The rebate stems from a longstanding contract signed with Sidney A. Murray Jr. Hydroelectric Station in which the town is obligated to purchase 6 percent of the power generated each month. In return, the city receives a royalty each quarter from the hydroelectric plant.

This year that royalty rate was 7.9 percent, though Craft said the royalty would rise to 10.4 percent in 2019 and to 20 percent in 2021.

Royalties for this year totaled approximately $11.8 million. Of that amount, only $1.2 million was left after the city paid power costs, replenished its reserve account and other expenditures laid out in city ordinance 588.
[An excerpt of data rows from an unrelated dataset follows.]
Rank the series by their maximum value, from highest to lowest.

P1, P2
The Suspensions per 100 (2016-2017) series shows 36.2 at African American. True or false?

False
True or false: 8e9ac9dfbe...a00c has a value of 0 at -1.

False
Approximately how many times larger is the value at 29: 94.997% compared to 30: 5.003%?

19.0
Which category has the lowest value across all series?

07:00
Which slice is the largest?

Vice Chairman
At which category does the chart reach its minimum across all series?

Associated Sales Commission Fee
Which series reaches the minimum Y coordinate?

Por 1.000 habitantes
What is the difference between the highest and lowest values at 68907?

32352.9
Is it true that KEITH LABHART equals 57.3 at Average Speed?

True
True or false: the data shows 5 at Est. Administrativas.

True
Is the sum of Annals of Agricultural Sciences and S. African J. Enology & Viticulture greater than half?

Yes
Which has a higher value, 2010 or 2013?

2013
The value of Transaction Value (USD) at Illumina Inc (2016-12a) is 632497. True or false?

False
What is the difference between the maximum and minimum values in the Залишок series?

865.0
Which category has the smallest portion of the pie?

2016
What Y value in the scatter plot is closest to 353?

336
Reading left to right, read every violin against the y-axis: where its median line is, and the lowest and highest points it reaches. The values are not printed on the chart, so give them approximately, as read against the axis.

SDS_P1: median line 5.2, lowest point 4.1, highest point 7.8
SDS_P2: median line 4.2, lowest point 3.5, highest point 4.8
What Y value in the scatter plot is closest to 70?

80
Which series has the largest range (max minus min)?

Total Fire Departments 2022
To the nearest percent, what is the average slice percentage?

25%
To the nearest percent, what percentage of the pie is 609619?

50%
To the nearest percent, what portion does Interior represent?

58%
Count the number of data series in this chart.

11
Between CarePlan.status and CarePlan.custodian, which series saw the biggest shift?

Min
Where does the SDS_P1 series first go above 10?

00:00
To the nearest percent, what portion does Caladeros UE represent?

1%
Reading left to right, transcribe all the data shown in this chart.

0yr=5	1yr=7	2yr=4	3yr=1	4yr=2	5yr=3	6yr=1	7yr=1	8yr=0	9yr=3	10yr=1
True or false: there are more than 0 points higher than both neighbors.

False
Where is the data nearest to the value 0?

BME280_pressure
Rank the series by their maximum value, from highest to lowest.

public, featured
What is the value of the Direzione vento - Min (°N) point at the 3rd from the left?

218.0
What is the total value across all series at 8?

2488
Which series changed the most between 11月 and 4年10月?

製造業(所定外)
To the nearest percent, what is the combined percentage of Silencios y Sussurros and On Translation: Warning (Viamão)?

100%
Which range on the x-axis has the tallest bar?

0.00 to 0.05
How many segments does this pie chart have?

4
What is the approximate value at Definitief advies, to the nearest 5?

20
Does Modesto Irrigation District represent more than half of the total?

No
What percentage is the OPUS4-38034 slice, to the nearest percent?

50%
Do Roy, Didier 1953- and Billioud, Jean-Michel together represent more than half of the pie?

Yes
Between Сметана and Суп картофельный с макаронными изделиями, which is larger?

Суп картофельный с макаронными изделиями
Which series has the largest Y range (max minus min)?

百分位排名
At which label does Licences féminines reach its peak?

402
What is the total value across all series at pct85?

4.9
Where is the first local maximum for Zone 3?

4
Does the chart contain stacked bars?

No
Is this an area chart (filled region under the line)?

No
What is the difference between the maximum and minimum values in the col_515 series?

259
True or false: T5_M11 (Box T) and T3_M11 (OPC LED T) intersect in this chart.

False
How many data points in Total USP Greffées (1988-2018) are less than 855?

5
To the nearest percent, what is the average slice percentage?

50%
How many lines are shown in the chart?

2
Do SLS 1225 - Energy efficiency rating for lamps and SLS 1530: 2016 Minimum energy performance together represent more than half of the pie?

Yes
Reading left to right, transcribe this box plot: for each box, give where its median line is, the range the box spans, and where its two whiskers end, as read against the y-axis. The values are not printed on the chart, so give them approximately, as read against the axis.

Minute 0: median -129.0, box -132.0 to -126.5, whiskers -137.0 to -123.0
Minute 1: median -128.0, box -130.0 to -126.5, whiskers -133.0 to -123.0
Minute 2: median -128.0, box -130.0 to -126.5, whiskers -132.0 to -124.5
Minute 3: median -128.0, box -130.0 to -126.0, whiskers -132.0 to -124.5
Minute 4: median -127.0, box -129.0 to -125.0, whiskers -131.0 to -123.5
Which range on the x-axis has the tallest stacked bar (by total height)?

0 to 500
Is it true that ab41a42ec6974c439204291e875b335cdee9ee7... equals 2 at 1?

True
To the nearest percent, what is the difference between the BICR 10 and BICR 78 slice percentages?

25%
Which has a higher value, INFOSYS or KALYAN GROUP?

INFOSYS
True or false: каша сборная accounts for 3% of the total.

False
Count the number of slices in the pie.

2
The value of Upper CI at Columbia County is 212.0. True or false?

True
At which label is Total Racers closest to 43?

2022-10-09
The ordinance stipulates the amount returned to customers cannot exceed half of the remaining amounts after these expenditures have been calculated, leaving approximately $600,000 for the rebate.

As the royalty increases, however, Craft said he hopes the rebate will also grow.

The maximum rebate a customer can receive is half of his or her electric bill for the year. With $600,000, Craft said no customer would likely hit the maximum. But as the royalties — and the rebates — grow, he said hitting the maximum repayment could become a reality.

“This will be a big windfall for the city,” Craft said.

Even this year’s rebate, he said, is the largest one yet for the town.

Craft said though the rebate is mandated by city ordinance 588 to be sent out yearly, the 2017 repayment is one of only a few in the years since the agreement was signed in 1990.

Last year, Craft said residents received a rebate in the form of credit toward their electric bills. Instead, Craft said he preferred to send out check.

“People like checks,” he said. “There’s something different about them.”

Craft said he would like to continue to send out rebates each year around Christmas, as was one of his campaign promises in running for mayor.